§ **RECORDS SUPPLIED**:
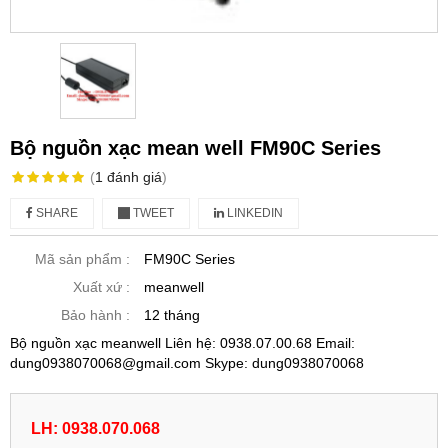
Bộ nguồn xạc mean well FM90C Series
(
1
đánh giá
)
SHARE
TWEET
LINKEDIN
Mã sản phẩm :
FM90C Series
Xuất xứ :
meanwell
Bảo hành :
12 tháng
Bộ nguồn xạc meanwell Liên hệ: 0938.07.00.68 Email:
dung0938070068@gmail.com Skype: dung0938070068
LH: 0938.070.068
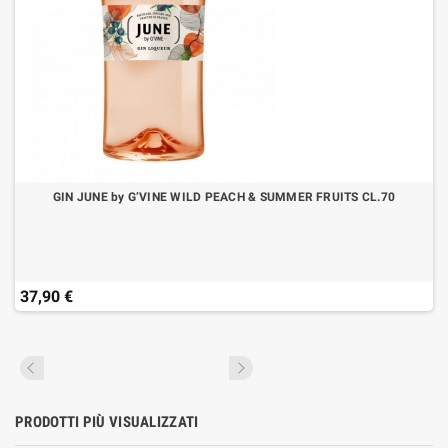
GIN JUNE by G’VINE WILD PEACH & SUMMER FRUITS CL.70
37,90 €
PRODOTTI PIÙ VISUALIZZATI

§ **INSTRUCTIONS FOR THE TASK**: With the pictures omitted, the records above are to be repeated exactly.

§ **ANSWER**:
Bộ nguồn xạc mean well FM90C Series
(
1
đánh giá
)
SHARE
TWEET
LINKEDIN
Mã sản phẩm :
FM90C Series
Xuất xứ :
meanwell
Bảo hành :
12 tháng
Bộ nguồn xạc meanwell Liên hệ: 0938.07.00.68 Email:
dung0938070068@gmail.com Skype: dung0938070068
LH: 0938.070.068
GIN JUNE by G’VINE WILD PEACH & SUMMER FRUITS CL.70
37,90 €
PRODOTTI PIÙ VISUALIZZATI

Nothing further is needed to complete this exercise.